Education campaign needed on GHLI privatization plan
I join Maria Pangelinan’s alarm about the Retirement Fund’s plan to privatize the government health insurance program. The Fund, it seems, is quick to spend money to hire consultants to study the program’s privatization but has done little to educate its members of the prospective changes to the program.
The Fund needs to address this matter before they even propose a “cafeteria-style” health insurance private program, much more so if there would only be two servings (proposers). The Fund, at the very least, should educate its members on what the proposals entail and what options are available for its members before they are faced with no other choice but to choose a program that would not cover pre-existing conditions or will do so only with increased premiums that’s as high by as much as 300 percent of their present premium payments. If someone with dependents is presently paying $160 per month for the high option coverage, their new premium, if they have pre-existing conditions like diabetes, or something similar, could increase to $500 monthly. That is, if a provider will even provide coverage for pre-existing conditions.

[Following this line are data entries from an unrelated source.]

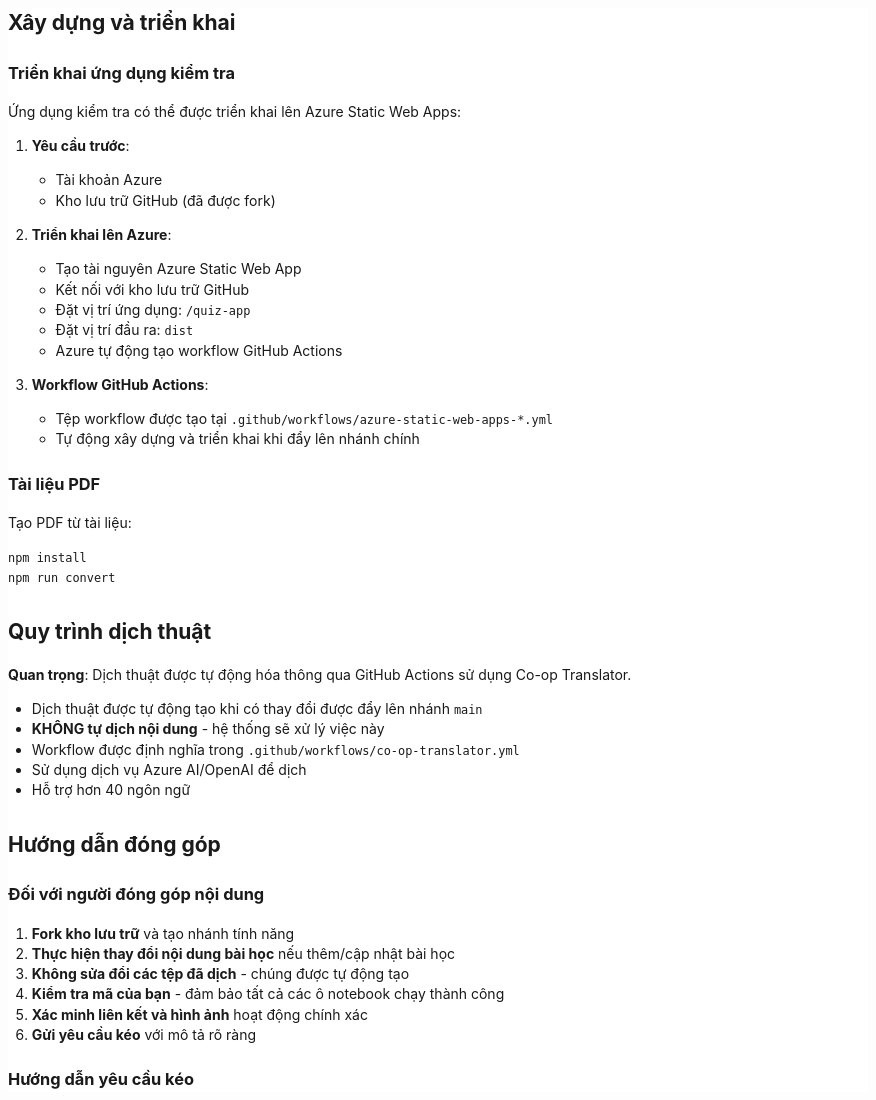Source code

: ## Xây dựng và triển khai

### Triển khai ứng dụng kiểm tra

Ứng dụng kiểm tra có thể được triển khai lên Azure Static Web Apps:

1. **Yêu cầu trước**:
   - Tài khoản Azure
   - Kho lưu trữ GitHub (đã được fork)

2. **Triển khai lên Azure**:
   - Tạo tài nguyên Azure Static Web App
   - Kết nối với kho lưu trữ GitHub
   - Đặt vị trí ứng dụng: `/quiz-app`
   - Đặt vị trí đầu ra: `dist`
   - Azure tự động tạo workflow GitHub Actions

3. **Workflow GitHub Actions**:
   - Tệp workflow được tạo tại `.github/workflows/azure-static-web-apps-*.yml`
   - Tự động xây dựng và triển khai khi đẩy lên nhánh chính

### Tài liệu PDF

Tạo PDF từ tài liệu:

```bash
npm install
npm run convert
```

## Quy trình dịch thuật

**Quan trọng**: Dịch thuật được tự động hóa thông qua GitHub Actions sử dụng Co-op Translator.

- Dịch thuật được tự động tạo khi có thay đổi được đẩy lên nhánh `main`
- **KHÔNG tự dịch nội dung** - hệ thống sẽ xử lý việc này
- Workflow được định nghĩa trong `.github/workflows/co-op-translator.yml`
- Sử dụng dịch vụ Azure AI/OpenAI để dịch
- Hỗ trợ hơn 40 ngôn ngữ

## Hướng dẫn đóng góp

### Đối với người đóng góp nội dung

1. **Fork kho lưu trữ** và tạo nhánh tính năng
2. **Thực hiện thay đổi nội dung bài học** nếu thêm/cập nhật bài học
3. **Không sửa đổi các tệp đã dịch** - chúng được tự động tạo
4. **Kiểm tra mã của bạn** - đảm bảo tất cả các ô notebook chạy thành công
5. **Xác minh liên kết và hình ảnh** hoạt động chính xác
6. **Gửi yêu cầu kéo** với mô tả rõ ràng

### Hướng dẫn yêu cầu kéo
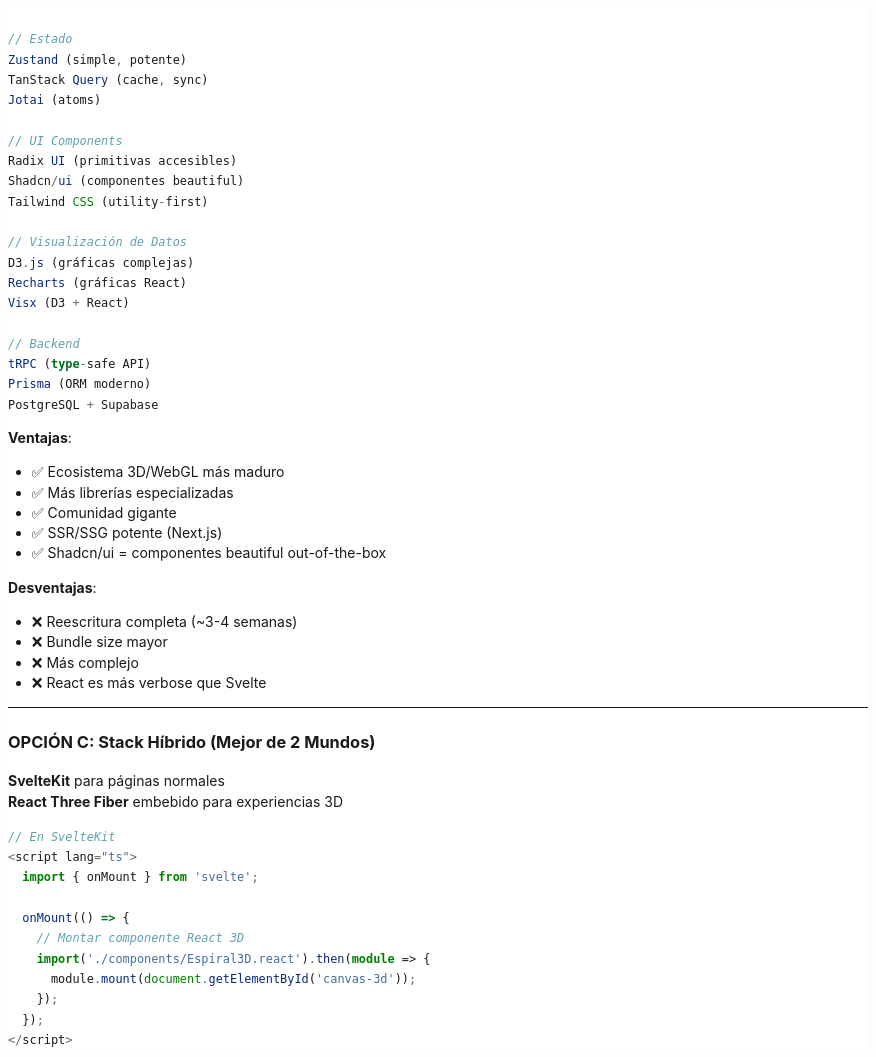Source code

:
 ```typescript

// Estado
Zustand (simple, potente)
TanStack Query (cache, sync)
Jotai (atoms)

// UI Components
Radix UI (primitivas accesibles)
Shadcn/ui (componentes beautiful)
Tailwind CSS (utility-first)

// Visualización de Datos
D3.js (gráficas complejas)
Recharts (gráficas React)
Visx (D3 + React)

// Backend
tRPC (type-safe API)
Prisma (ORM moderno)
PostgreSQL + Supabase
```

**Ventajas**:
- ✅ Ecosistema 3D/WebGL más maduro
- ✅ Más librerías especializadas
- ✅ Comunidad gigante
- ✅ SSR/SSG potente (Next.js)
- ✅ Shadcn/ui = componentes beautiful out-of-the-box

**Desventajas**:
- ❌ Reescritura completa (~3-4 semanas)
- ❌ Bundle size mayor
- ❌ Más complejo
- ❌ React es más verbose que Svelte

---

### OPCIÓN C: Stack Híbrido (Mejor de 2 Mundos)

**SvelteKit** para páginas normales  
**React Three Fiber** embebido para experiencias 3D

```typescript
// En SvelteKit
<script lang="ts">
  import { onMount } from 'svelte';
  
  onMount(() => {
    // Montar componente React 3D
    import('./components/Espiral3D.react').then(module => {
      module.mount(document.getElementById('canvas-3d'));
    });
  });
</script>
```
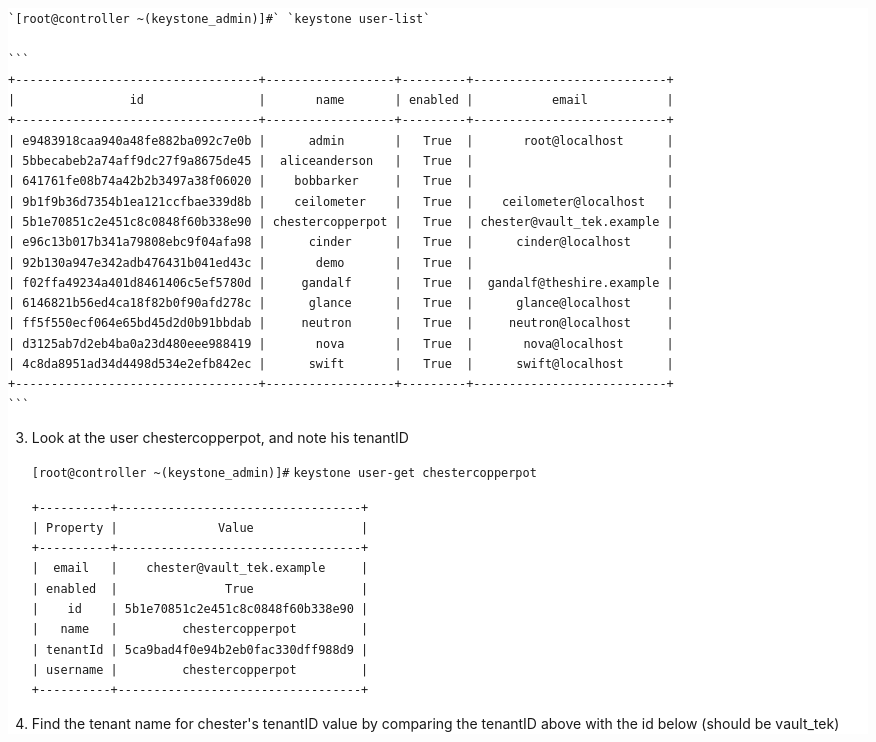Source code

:     `[root@controller ~(keystone_admin)]#` `keystone user-list`

    ```
    +----------------------------------+------------------+---------+---------------------------+
    |                id                |       name       | enabled |           email           |
    +----------------------------------+------------------+---------+---------------------------+
    | e9483918caa940a48fe882ba092c7e0b |      admin       |   True  |       root@localhost      |
    | 5bbecabeb2a74aff9dc27f9a8675de45 |  aliceanderson   |   True  |                           |
    | 641761fe08b74a42b2b3497a38f06020 |    bobbarker     |   True  |                           |
    | 9b1f9b36d7354b1ea121ccfbae339d8b |    ceilometer    |   True  |    ceilometer@localhost   |
    | 5b1e70851c2e451c8c0848f60b338e90 | chestercopperpot |   True  | chester@vault_tek.example |
    | e96c13b017b341a79808ebc9f04afa98 |      cinder      |   True  |      cinder@localhost     |
    | 92b130a947e342adb476431b041ed43c |       demo       |   True  |                           |
    | f02ffa49234a401d8461406c5ef5780d |     gandalf      |   True  |  gandalf@theshire.example |
    | 6146821b56ed4ca18f82b0f90afd278c |      glance      |   True  |      glance@localhost     |
    | ff5f550ecf064e65bd45d2d0b91bbdab |     neutron      |   True  |     neutron@localhost     |
    | d3125ab7d2eb4ba0a23d480eee988419 |       nova       |   True  |       nova@localhost      |
    | 4c8da8951ad34d4498d534e2efb842ec |      swift       |   True  |      swift@localhost      |
    +----------------------------------+------------------+---------+---------------------------+
    ```

	
3. Look at the user chestercopperpot, and note his tenantID

    `[root@controller ~(keystone_admin)]#` `keystone user-get chestercopperpot`

    ```
    +----------+----------------------------------+
    | Property |              Value               |
    +----------+----------------------------------+
    |  email   |    chester@vault_tek.example     |
    | enabled  |               True               |
    |    id    | 5b1e70851c2e451c8c0848f60b338e90 |
    |   name   |         chestercopperpot         |
    | tenantId | 5ca9bad4f0e94b2eb0fac330dff988d9 |
    | username |         chestercopperpot         |
    +----------+----------------------------------+
    ```
	
4. Find the tenant name for chester's tenantID value by comparing the tenantID above with the id below (should be vault_tek)
   
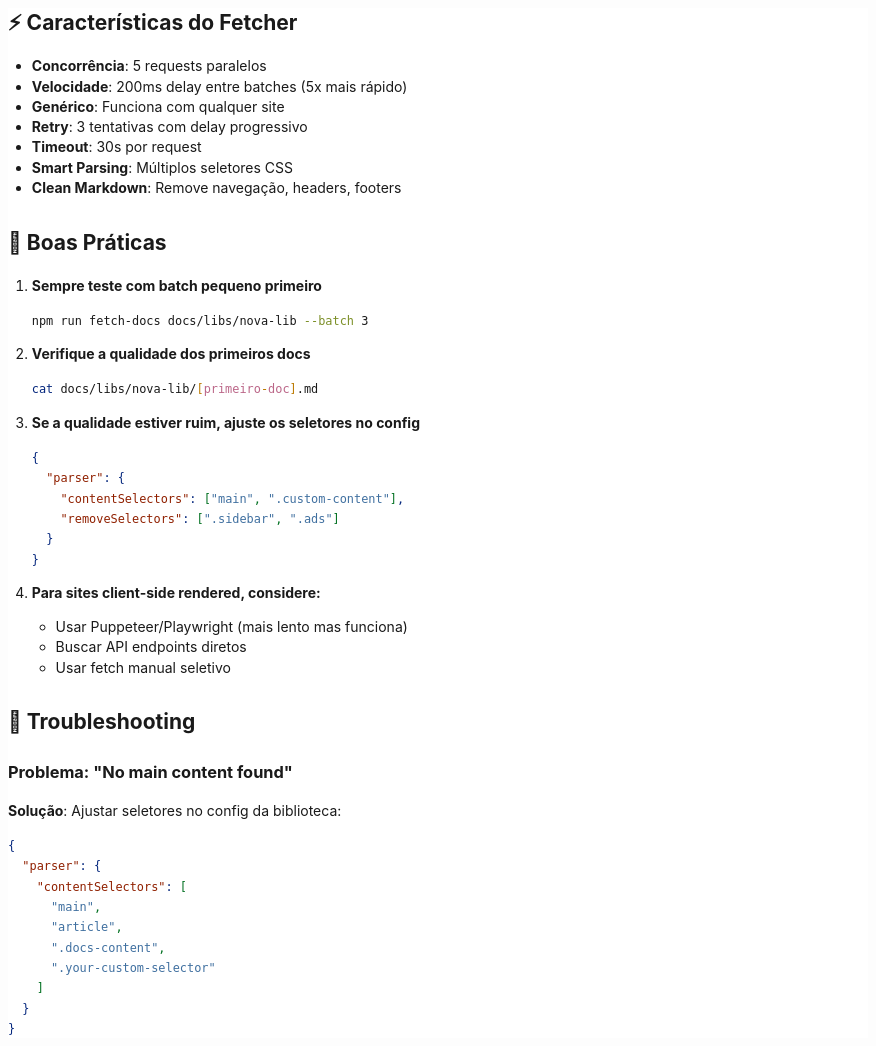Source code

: ## ⚡ Características do Fetcher

- **Concorrência**: 5 requests paralelos
- **Velocidade**: 200ms delay entre batches (5x mais rápido)
- **Genérico**: Funciona com qualquer site
- **Retry**: 3 tentativas com delay progressivo
- **Timeout**: 30s por request
- **Smart Parsing**: Múltiplos seletores CSS
- **Clean Markdown**: Remove navegação, headers, footers

## 🎯 Boas Práticas

1. **Sempre teste com batch pequeno primeiro**
   ```bash
   npm run fetch-docs docs/libs/nova-lib --batch 3
   ```

2. **Verifique a qualidade dos primeiros docs**
   ```bash
   cat docs/libs/nova-lib/[primeiro-doc].md
   ```

3. **Se a qualidade estiver ruim, ajuste os seletores no config**
   ```json
   {
     "parser": {
       "contentSelectors": ["main", ".custom-content"],
       "removeSelectors": [".sidebar", ".ads"]
     }
   }
   ```

4. **Para sites client-side rendered, considere:**
   - Usar Puppeteer/Playwright (mais lento mas funciona)
   - Buscar API endpoints diretos
   - Usar fetch manual seletivo

## 🔧 Troubleshooting

### Problema: "No main content found"

**Solução**: Ajustar seletores no config da biblioteca:
```json
{
  "parser": {
    "contentSelectors": [
      "main",
      "article",
      ".docs-content",
      ".your-custom-selector"
    ]
  }
}
```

Those members with pre-existing conditions who decide to have health insurance coverage could very well eat up two-thirds of their monthly pension just to have high option health insurance coverage for themselves and their dependents. Their only other option would be to give up health insurance coverage altogether and take their chances with their health until they reach the age when they can be covered by Medicare. And, since Medicare is the second largest federal budget item, the Congress could very well, very soon, increase the age in which coverage would take effect.
The Saipan Tribune recently translated into the Chamorro language an op-ed by Mr. William Stewart on this very issue. Someone thought that it was important and necessary that everyone, including those GHLI members who do not read the English language, should be informed about the impending unpleasant proposal that the Fund plans to offer its members.
No one disputes that the government’s health insurance program is a problem that needs fixing; it’s not as if the Fund’s plans to fix the program is malicious. Admittedly, I neither have nor do I propose a solution to the problem. That is the Fund’s responsibility. All Maria, I and others, are asking, and rightfully so, is that the Fund educate its members, through meetings, letters, television and radio programs in the Carolinian, Chamorro and English languages on what to expect in terms of coverage and what to expect in the potentially immense increase to the cost of premiums once the Fund proceeds with the privatization of the health insurance program. With their data on each member’s coverage and payments for actual charges by health providers, it may also be possible for the Fund to individualize each member’s prospective premium in their education program strategy.
The need for the Fund’s health insurance members’ education has never been greater or more urgent. For some reason, however, I have this uncanny feeling that the Fund is waiting until after the November election before they make public their decision. This is unfair.